No one seemed to disagree — especially at an event Forbes marketed to CIO as a roadmap for transformation, disruption and acceleration. "The CIO’s job is not for the shrinking violet these days," conference organizers noted.

The Ubiquitous Smartphone

The two-day CIO Summit promised to support "ambitious, open-minded, creative and strategic" business and technology leaders with best practices and insights. The key, Forbes stressed, is for CIOs to be nimble enough to address threats and capitalize on opportunities in positions powered by an ever-changing arsenal of technologies and computing devices.

Frank Chen“Your MacBook adapter has about the same computing capacity than the original Macintosh,” Chen said, underscoring how far technology has come in a relatively short time.

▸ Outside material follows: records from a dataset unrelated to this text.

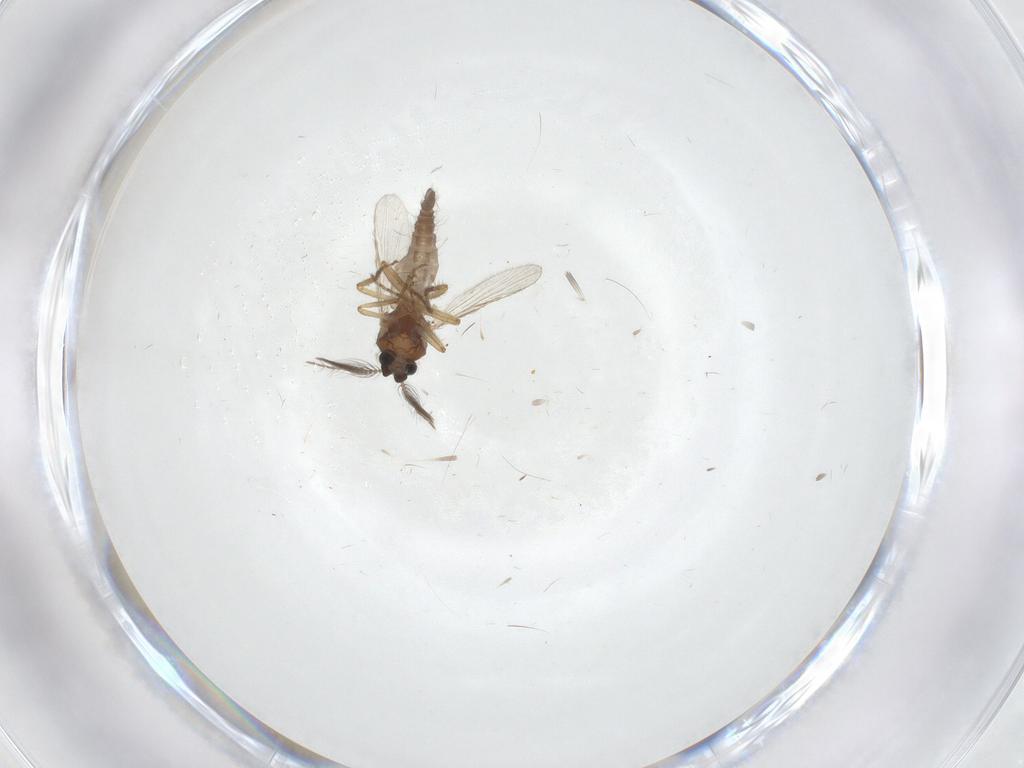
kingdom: Animalia
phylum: Arthropoda
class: Insecta
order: Diptera
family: Ceratopogonidae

At Menlo Park, Calif.-based Andreessen Horowitz, Chen runs the deal and research team, which identifies and evaluates investment opportunities, and builds knowledge about technology, people and trends. Before joining the venture capital firm, he was the vice president of strategy for HP Software, where he helped the company understand and act on changes resulting from the rapid enterprise adoption of virtualization technologies across servers, network and storage.

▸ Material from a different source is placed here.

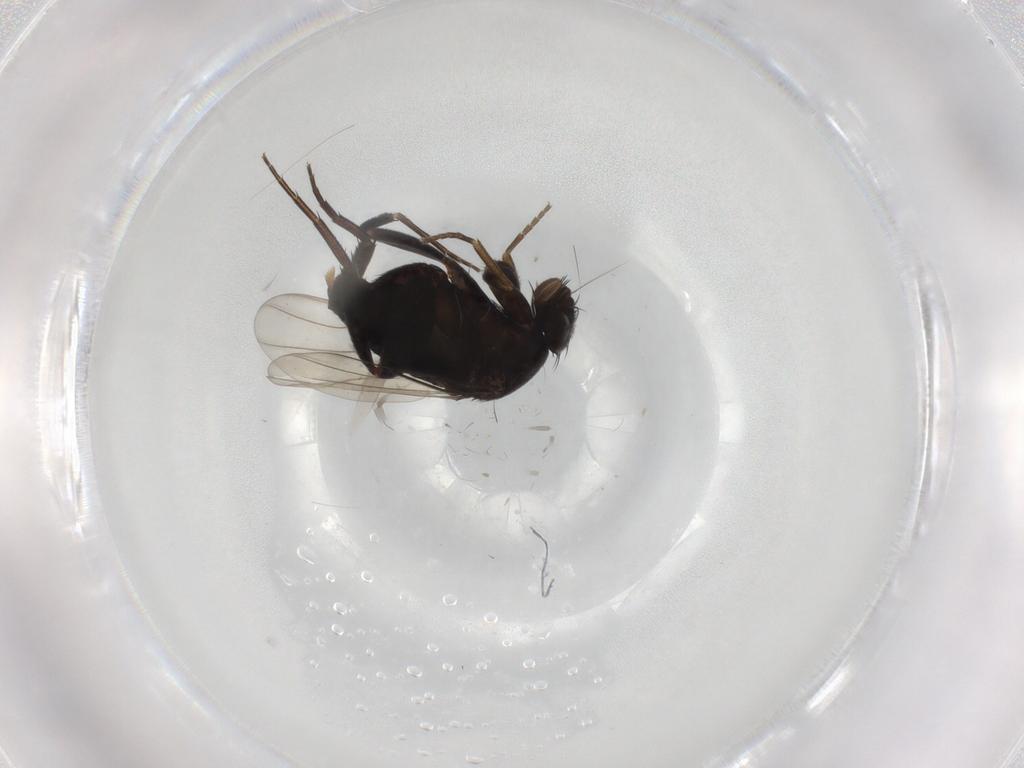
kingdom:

In a discussion of the future of mobile, Chen described the smartphone as a “product for everybody.”

There were feature phones in the 90s and early smartphones like the Sidekick and Blackberry in the early 2000s, but the smartphone growth phase really started in 2007-08 with the release of the iPhone and then Android, Andreessen Horowitz research concluded.

Smartphone adoption has since grown exponentially and by 2020, 80 percent of the global population will have one, Chen added.

Follow the Apps

That represents massive connectivity on a scale the PC never achieved, he continued.

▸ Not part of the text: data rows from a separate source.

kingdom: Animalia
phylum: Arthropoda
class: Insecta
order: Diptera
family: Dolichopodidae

Right now, the challenge for the industry is staying up to speed with all the applications. As Chen puts it, all the “cool kids” or developers want to develop on iOS and Android.

CIOs are left with going where the apps go.

And going forward, Chen predicts we will see a unifying platform, perhaps similar to WeChat in China, where users can pay taxes, hail a cab and buy movie tickets all in a messaging app.

In a few years, smartphones will have the capability to look at people’s glucose levels and blood count, Chen said. All of these components have become very low-cost to put into a smartphone, and, beyond health care, the trend of building on what providers and consumers can do with their smart devices will only continue.

As the VC firm notes, "there are a variety of new computing platforms currently in the gestation phase that will soon get much better  —  and possibly enter the growth phase  —  as they incorporate recent advances in hardware and software." All of these will expand connectivity and mobility, he noted.

These include Internet of Things devices for energy savings, security, and convenience, such as Nest; drones — "smartphones with propellers" — or devices that couple smartphone components plus mechanical parts; and autonomous and semi-autonomous cars from companies like Google, Apple, Uber, and Tesla that already almost as good as human drivers.

The conference continued yesterday with talks from the likes of Dennis Woodside, chief operating officer at Dropbox, who noted the platform now has 500 million users, up from 400 million last June; and Salesforce CEO Marc Benioff, who noted "everybody wants systems that are smarter, everybody wants systems that are more predictive, everybody wants everything scored, everybody wants to understand what’s the next best offer, next best opportunity, how to make things a little bit more efficient."